Your assignment ▸ An exact reprint of the listing is required, with no pictures included.

Exercise materials ▸
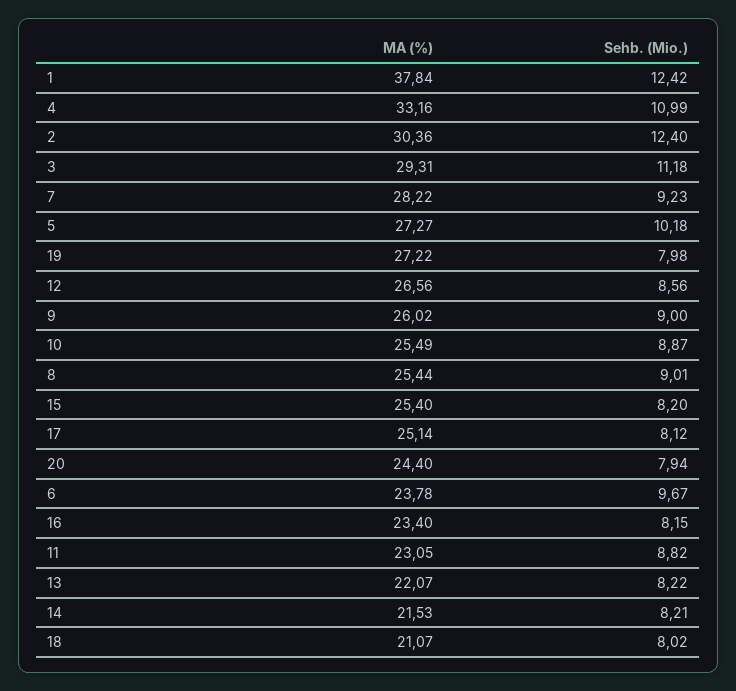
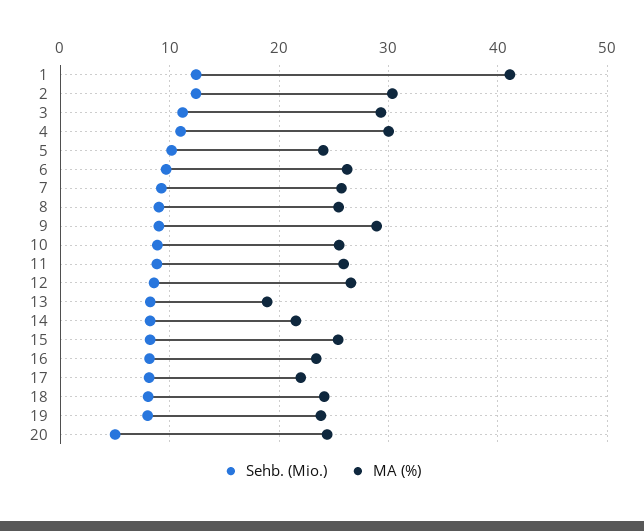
  {
    "MA (%)": {
-     "1": 37.84,
+     "1": 41,
-     "4": 33.16,
+     "4": 30,
      "2": 30.36,
      "3": 29.31,
-     "7": 28.22,
+     "7": 26,
-     "5": 27.27,
+     "5": 24,
-     "19": 27.22,
+     "19": 24,
      "12": 26.56,
-     "9": 26.02,
+     "9": 29,
      "10": 25.49,
      "8": 25.44,
      "15": 25.4,
-     "17": 25.14,
+     "17": 22,
      "20": 24.4,
-     "6": 23.78,
+     "6": 26,
      "16": 23.4,
-     "11": 23.05,
+     "11": 26,
-     "13": 22.07,
+     "13": 19,
      "14": 21.53,
-     "18": 21.07
+     "18": 24
    },
    "Sehb. (Mio.)": {
      "1": 12.42,
      "4": 10.99,
      "2": 12.4,
      "3": 11.18,
      "7": 9.23,
      "5": 10.18,
      "19": 7.98,
      "12": 8.56,
      "9": 9,
      "10": 8.87,
      "8": 9.01,
      "15": 8.2,
      "17": 8.12,
-     "20": 7.94,
+     "20": 5,
      "6": 9.67,
      "16": 8.15,
      "11": 8.82,
      "13": 8.22,
      "14": 8.21,
      "18": 8.02
    }
  }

Answer to the problem ▸
  {
    "MA (%)": {
-     "1": 37.84,
+     "1": 41,
-     "4": 33.16,
+     "4": 30,
      "2": 30.36,
      "3": 29.31,
-     "7": 28.22,
+     "7": 26,
-     "5": 27.27,
+     "5": 24,
-     "19": 27.22,
+     "19": 24,
      "12": 26.56,
-     "9": 26.02,
+     "9": 29,
      "10": 25.49,
      "8": 25.44,
      "15": 25.4,
-     "17": 25.14,
+     "17": 22,
      "20": 24.4,
-     "6": 23.78,
+     "6": 26,
      "16": 23.4,
-     "11": 23.05,
+     "11": 26,
-     "13": 22.07,
+     "13": 19,
      "14": 21.53,
-     "18": 21.07
+     "18": 24
    },
    "Sehb. (Mio.)": {
      "1": 12.42,
      "4": 10.99,
      "2": 12.4,
      "3": 11.18,
      "7": 9.23,
      "5": 10.18,
      "19": 7.98,
      "12": 8.56,
      "9": 9,
      "10": 8.87,
      "8": 9.01,
      "15": 8.2,
      "17": 8.12,
-     "20": 7.94,
+     "20": 5,
      "6": 9.67,
      "16": 8.15,
      "11": 8.82,
      "13": 8.22,
      "14": 8.21,
      "18": 8.02
    }
  }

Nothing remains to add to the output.